Plus de 30000 disparitions forcées ont eu lieu au Mexique depuis une dizaine d'années. Des hommes, des femmes, des étudiants, n'importe qui peut être enlevé et s'évanouir dans la nature à jamais. Tué ou séquestré, qui sait? Le gouvernement, l'armée, la police, les gangs et les juges mexicains sont de mèche à plus ou moins grande échelle. Il ne s'agit que d'asseoir les pouvoirs en place par la terreur.

Une enquête poignante

Le journaliste Federico Mastrogiovanni, établi là-bas, a longuement enquêté et livre, avec Ni vivants ni morts, le portrait ultra documenté et tétanisant d'une population paralysée par la peur.

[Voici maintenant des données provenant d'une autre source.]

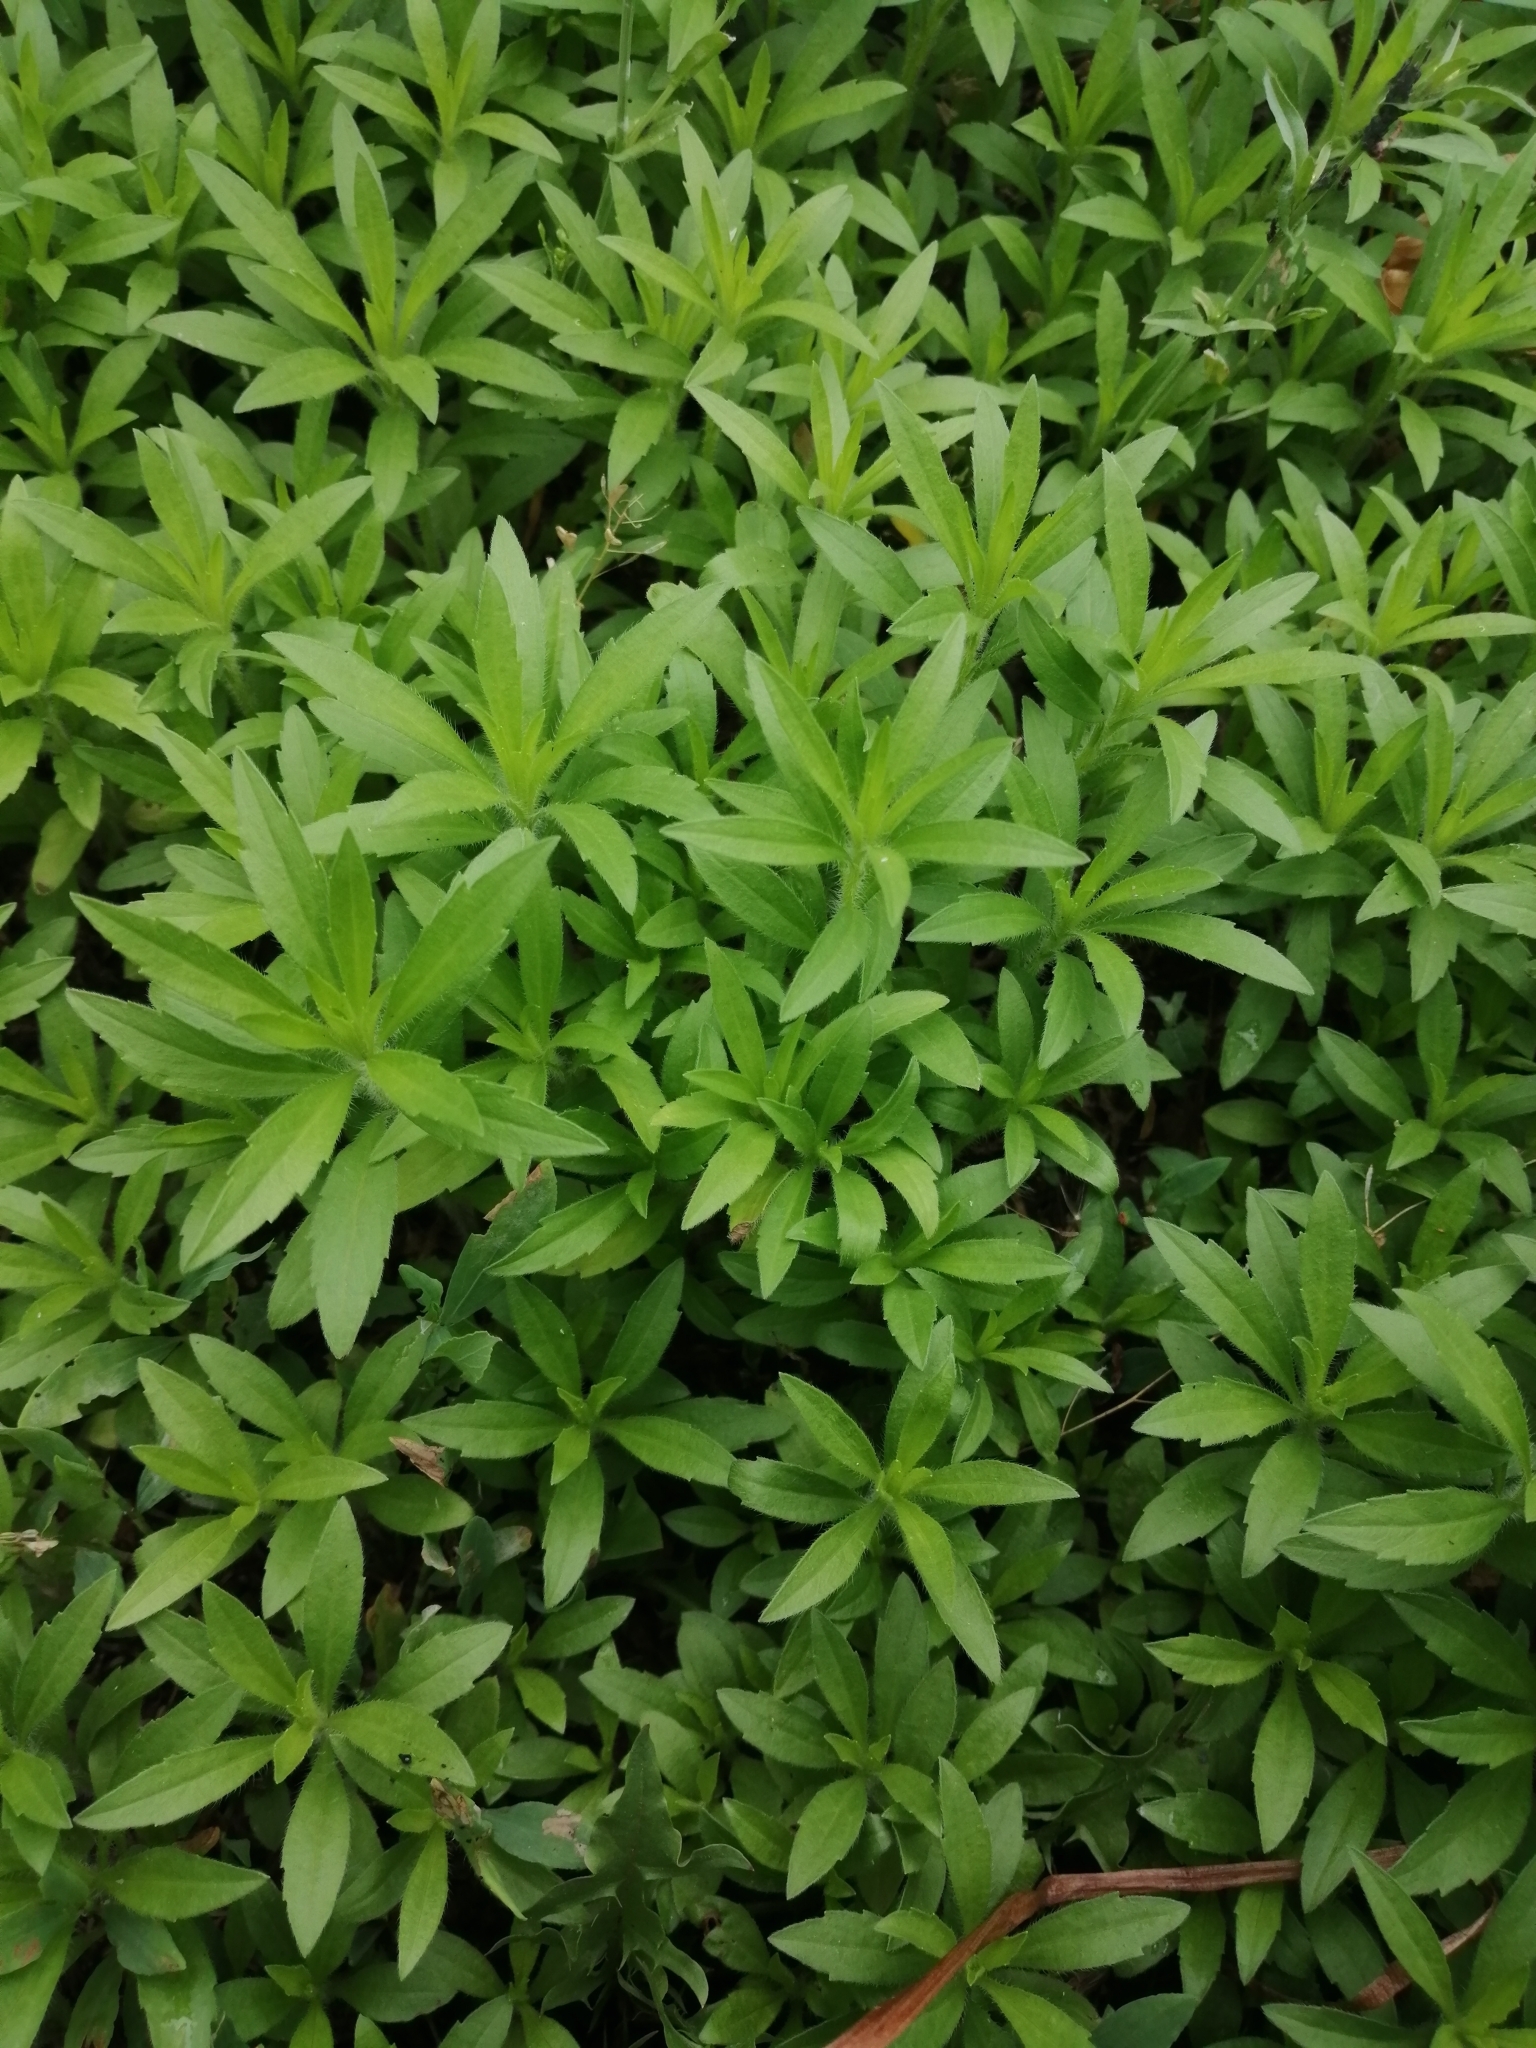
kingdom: Plantae
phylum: Tracheophyta
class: Magnoliopsida
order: Asterales
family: Asteraceae
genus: Erigeron
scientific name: Erigeron canadensis
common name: Canadian fleabane
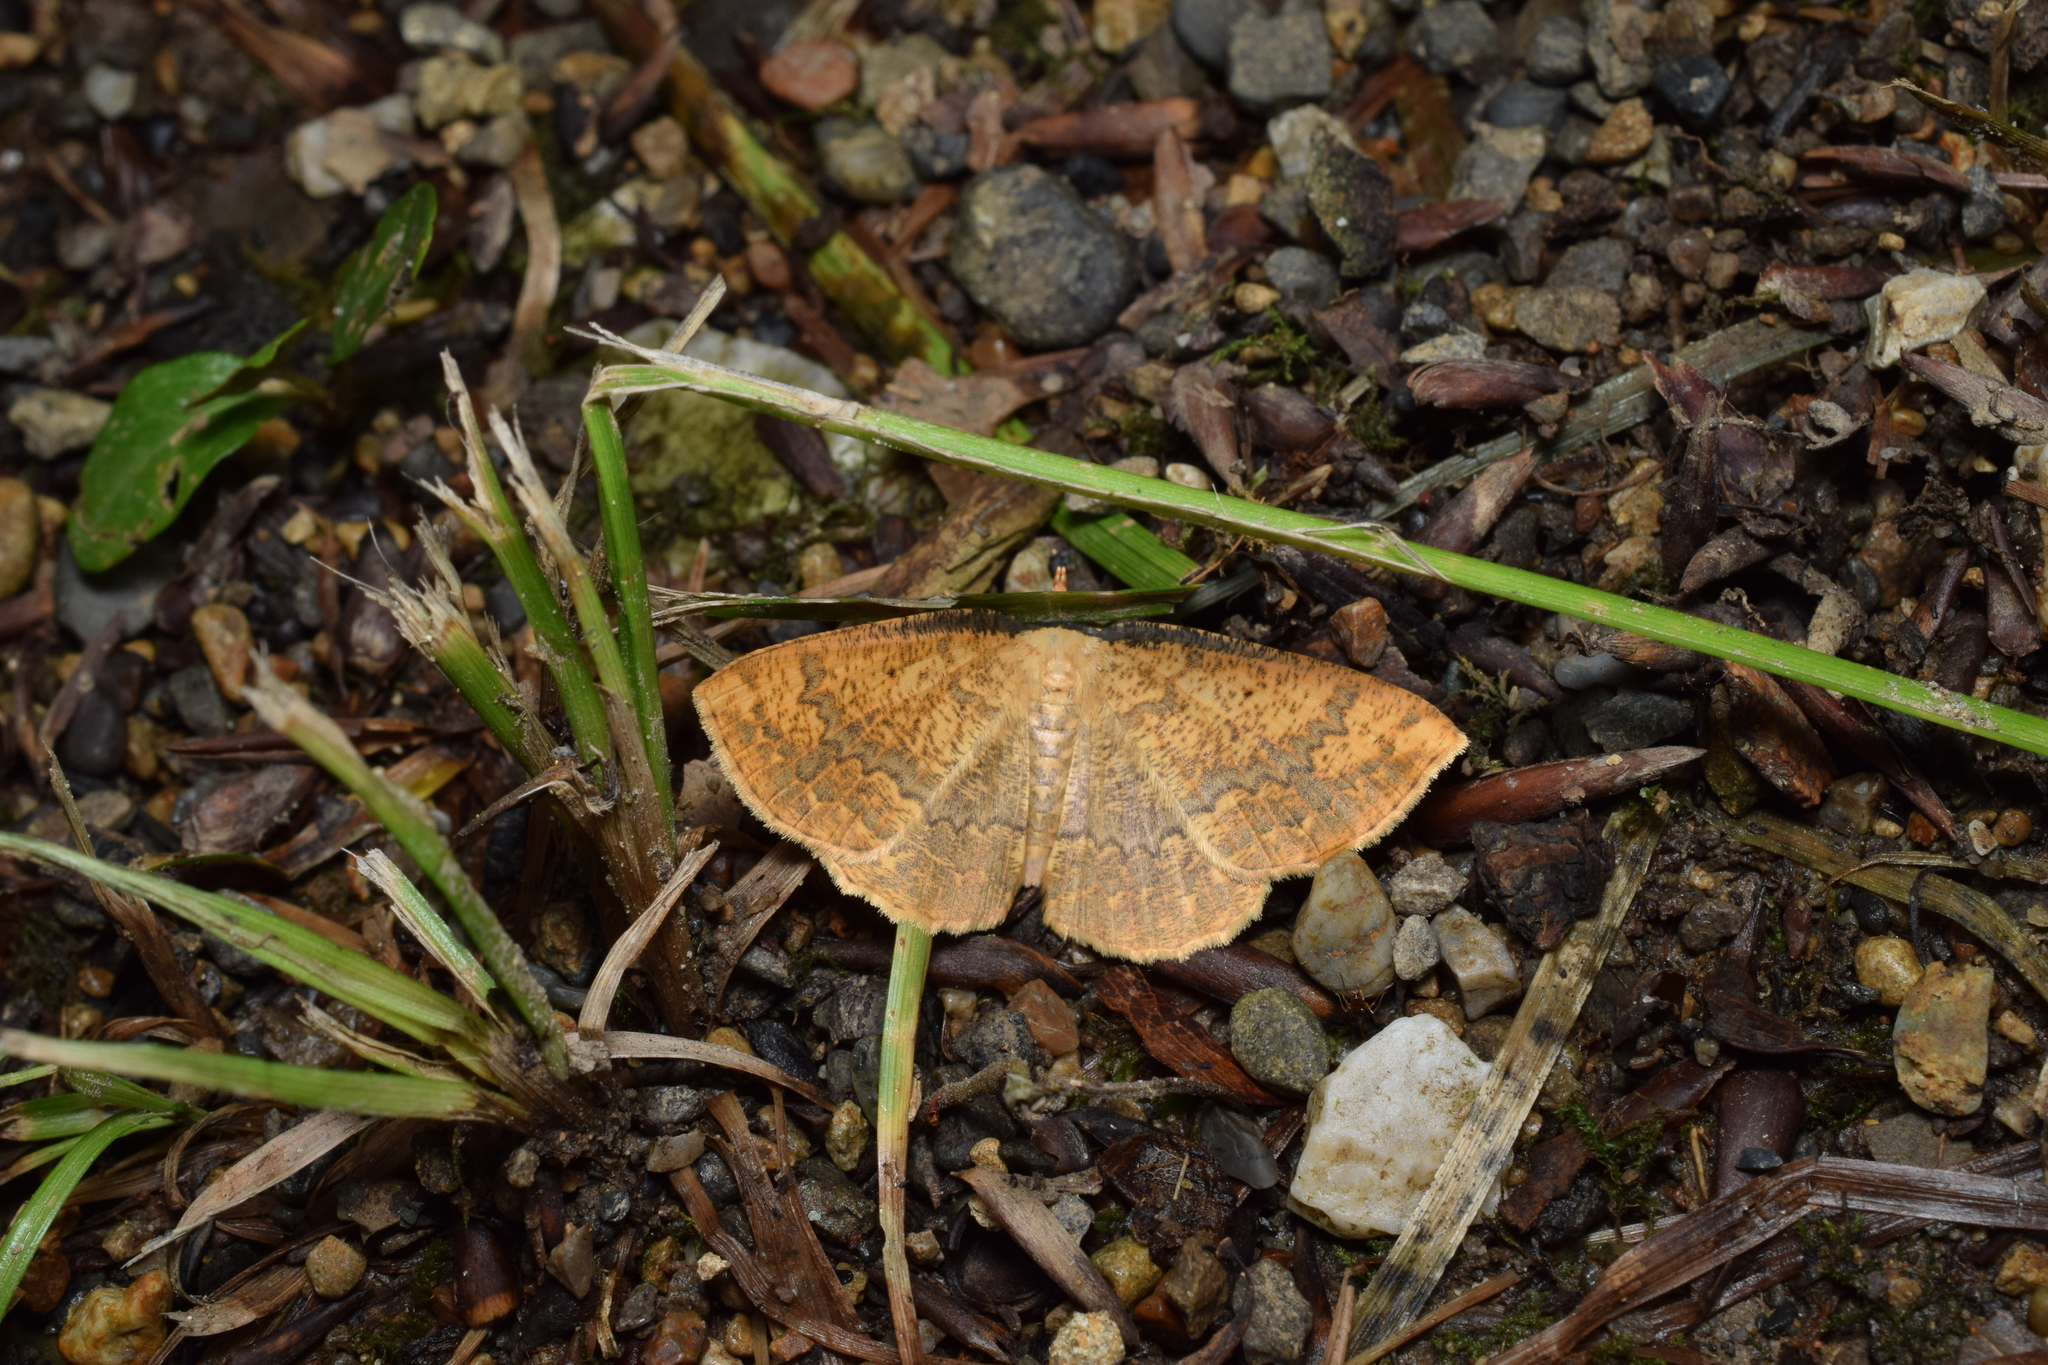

D'une ville à l'autre, il rencontre des activistes ou des experts, écoeurés.

Un des rares rescapés de l'enfer raconte les tortures. Les viols. Les humiliations. Le rire de ses ravisseurs. Une épouse attend le retour de son mari depuis plus de trente ans. Sa jeunesse s'est flétrie, sa vie n'est qu'un long deuil impossible. Sans pathos, mais avec bienveillance, l'auteur évoque les yeux vides d'un père privé de son enfant, les visites à la morgue pour retrouver un fils. Et, parfois, cette lueur d'espoir horrible lorsque parvient aux familles un sac d'ossements...

NI VIVANTS NI MORTS, par Federico Mastrogiovanni, trad. de l'espagnol par François Gaudry. Métailié, 236p., 18¤.